Scientists have developed an AI tool capable of forecasting more than 1,000 diseases and predicting health changes up to a decade in advance.
Experts from the European Molecular Biology Laboratory (EMBL), the German Cancer Research Center, and the University of Copenhagen employed algorithmic principles similar to those used in large language models.
The AI was trained on data from two independent healthcare systems—anonymized information from 400,000 individuals in the UK Biobank study and 1.9 million patients from Denmark’s national registry.
“Medical events often follow predictable patterns. Our AI model learns these and can forecast future health outcomes,” stated Thomas Fitzgerald, a research fellow at the European Bioinformatics Institute.
The new tool assesses the likelihood of a person developing a particular disease and when it might occur. The neural network can predict cancer, diabetes, cardiovascular diseases, respiratory illnesses, and many other disorders.
The Delphi-2M model analyzes “medical events” in a patient’s history and lifestyle factors: excess weight, harmful habits, age, and gender.
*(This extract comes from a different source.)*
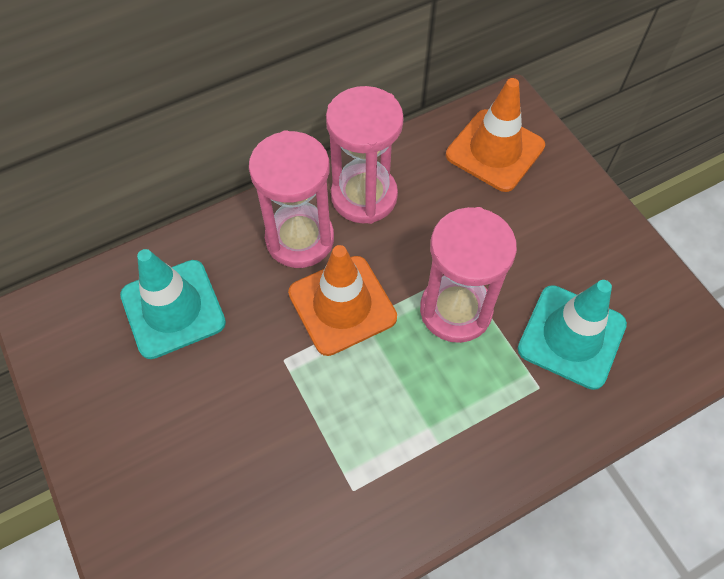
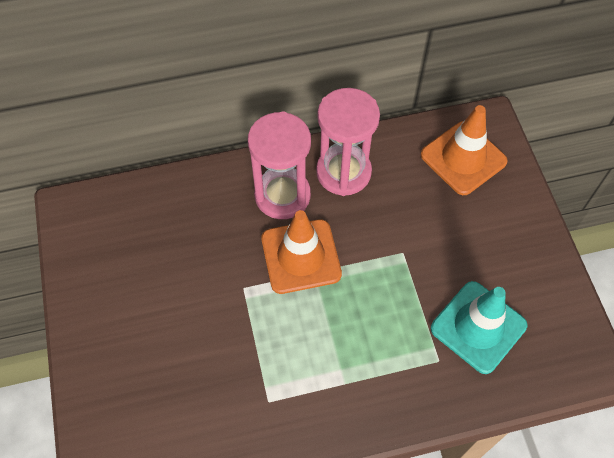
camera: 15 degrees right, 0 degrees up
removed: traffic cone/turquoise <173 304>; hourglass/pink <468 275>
Health risks are expressed as percentages over time, akin to a weather forecast: “70% chance of rain over the weekend.”
Acting Director of EMBL Ewan Birney mentioned that patients will begin to benefit from the tool in the coming years:
“You come to an appointment, and the doctor is already using such tools and says: ‘Here are the four main risks in your future, and here are two things you can do to change that.’”
He noted that standard advice like losing weight or quitting smoking will remain, but for some diseases, more specific recommendations will be available.
Birney highlighted that a key advantage of Delphi-2M over other solutions is its ability to predict all diseases simultaneously over a long period.
“Delphi-2M assesses the likelihood of more than 1,000 diseases considering individual medical history, and its accuracy is comparable to existing models for specific diseases,” the project team stated.
Head of AI at the German Cancer Research Center, Professor Moritz Gerstung, emphasized that Delphi-2M marks the beginning of a new way of understanding human health and disease progression. He stated that generative models could one day personalize care and anticipate healthcare needs across entire systems.
Earlier in September, researchers from Harvard Medical School introduced an AI model capable of identifying precise combinations of genes and drugs to reverse pathological states in human cells.